Seth Ressl envisioned a ton of enjoyable and interesting adventures as the parent of an active high school student, but presiding over a game of pooping chickens wasn’t one of them.
Yet during the second annual National FFA Organization Booster Club Fall Festival last Saturday at the Arlington ISD Agriculture Science Center, there he was, mic in hand, persuading people to sign up for Chicken Poop Bingo, where dozens of participants would eventually circle a small, elevated cage while egging on a chicken to poop on the number of their choice.
One hundred fifty dollars went to the winner – the person who picked the right number, not the chicken, although the chicken that Ressl called “the bearded lady” did get a chance to return to her pen and load up on more digestible goodies. Another contest was fast approaching.
“FFA isn’t what it was when I attended AISD” said Joel Winston, a former FFA member from Martin High School who had $10 riding on Tulip, a pretty brown hen. “We definitely didn’t have this building with all the animals in it. Man ol’ man, how it has changed.”
It has, which is the beauty of holding the festival, said agriculture science teacher Kyle Durr.
“It’s a great way to show off this place,” Durr said of the 26,000-square foot center that houses dozens of animal pens and support areas for cows, goats, lambs and chickens. There are also classrooms, a metal shop and offices.
“Because we’re right off Pioneer, people drive by all the time wondering what it is, and when they find out, they still don’t know exactly what we do here. The festival is a family friendly event to have a lot of fun but also give them a sense of what happens here.”
Blue blazer-wearing FFA officers strolled around the grounds answering all sorts of questions about not just the building but also what being an FFA member means and what students might expect in agricultural classes. Oftentimes they had to talk over the live music or catch participants between activities like making arts and crafts, having their face painted or petting an array of friendly goats and lambs.
Arlington FFA chapter president Sophee Dever said they are up to 140 members this year, a jump from last year and the year before.
Part of the spike in numbers is students returning to in-person activities and part of it is a growing word of mouth.

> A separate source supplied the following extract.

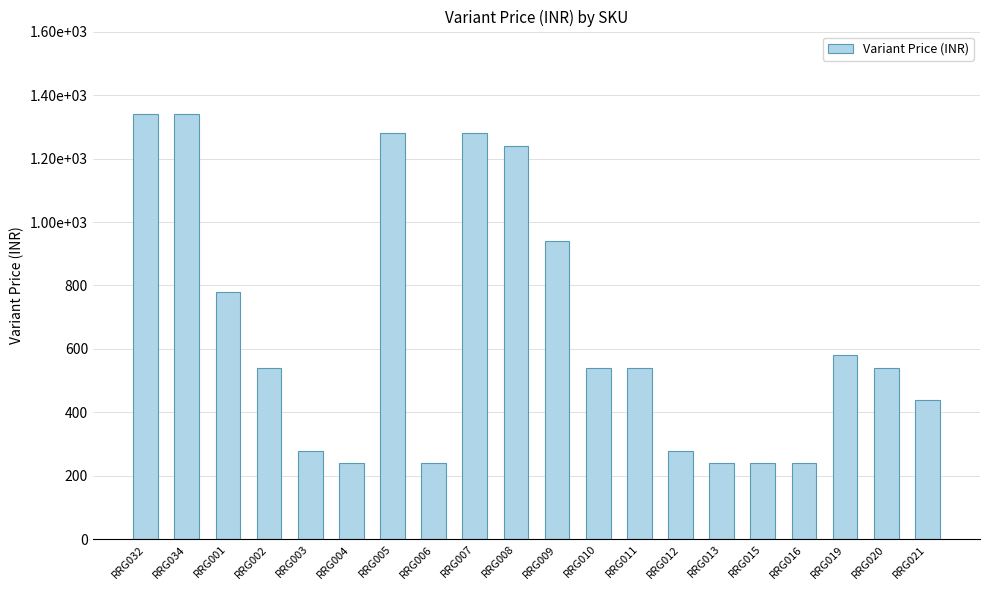

Are the bars horizontal?

No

“Because we are in an urban environment, we actually have students who don’t know anything about agriculture and want to join because they hear it is fun,” said Sophee, a senior at Arlington High School. “The more members we get the more people we have to advocate for agriculture. Students learn it’s not just about taking care of an animal, it’s about where clothes come from, where your food comes from. Members who don’t like animals or eat them come in for the leadership opportunities.”

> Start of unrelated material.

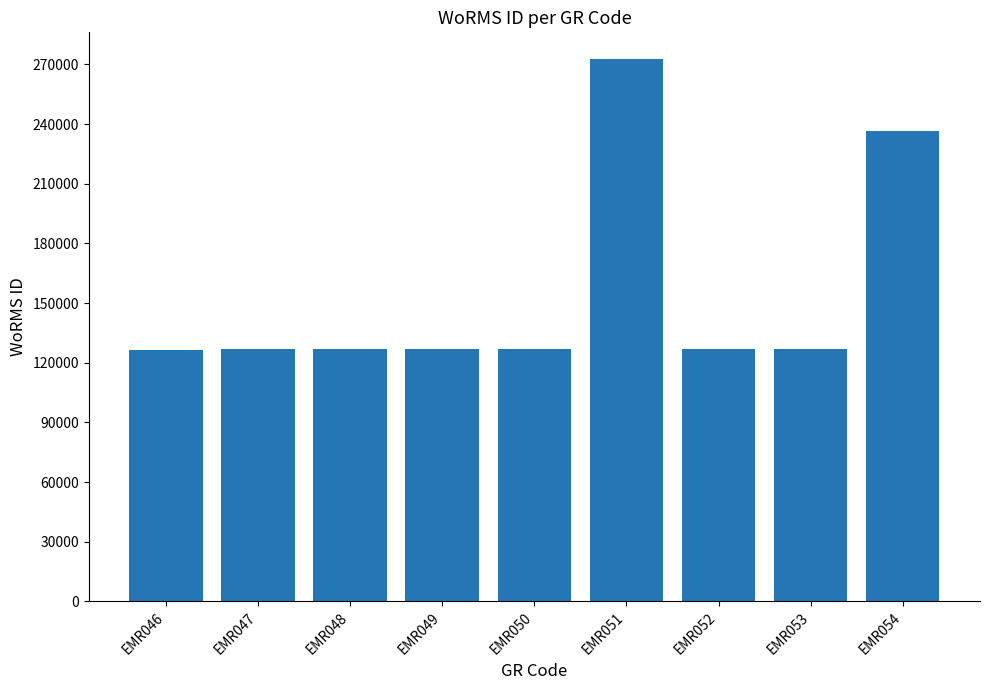

What is the sum of the values at EMR050 and EMR051?

399418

Sophee is one of those students who entered high school with little knowledge of agriculture. She enrolled in an ag class her freshman year because her brother did before her, and shortly after, she was showing goats.
“Now I’d love to go to Texas Tech and eventually be a game warden,” she said. “That or floral design.”
Fellow students are often surprised when Sophee reveals her interests in showing goats, or any animal, especially when it comes to showing animals in competitions.
“A lot of people ask, ‘you show animals? What’s it for?’” Sophee said. “I tell them we show them. We breed them. And it’s a lot of fun.”
Ressl agrees about the fun part. He was skeptical when his daughter came home and announced intentions of buying a goat.
“I think my initial thought was ‘whatever. . . come talk to me in a couple weeks,’” Ressl said, figuring the impulse was just that. It wasn’t. His daughter Grace, now a junior at Arlington High, got the goat, loves FFA, and now dad is a proud member of the FFA Booster Club.
“The school district does a great job of telling kids what is offered and then transitioning them into what they might want to do,” Ressl said. “FFA is not something I ever did personally but they were really good at telling us what to expect and once she got there, educated her. She’s had a lot of fun. I saw her enjoyment of being a part of not just the ag science programs but the Arlington FFA Chapter as well.”
As for Chicken Poop Bingo, little Tulip pooped within seconds of being put in the cage, which sent everyone into a roar of laughter and made someone $150 richer.
“I have to say that in a million years I never would have thought I’d be doing this as a parent,” Ressl said as they prepared for the final Chicken Poop Bingo. “I especially wouldn’t have thought I’d be enjoying it this much.”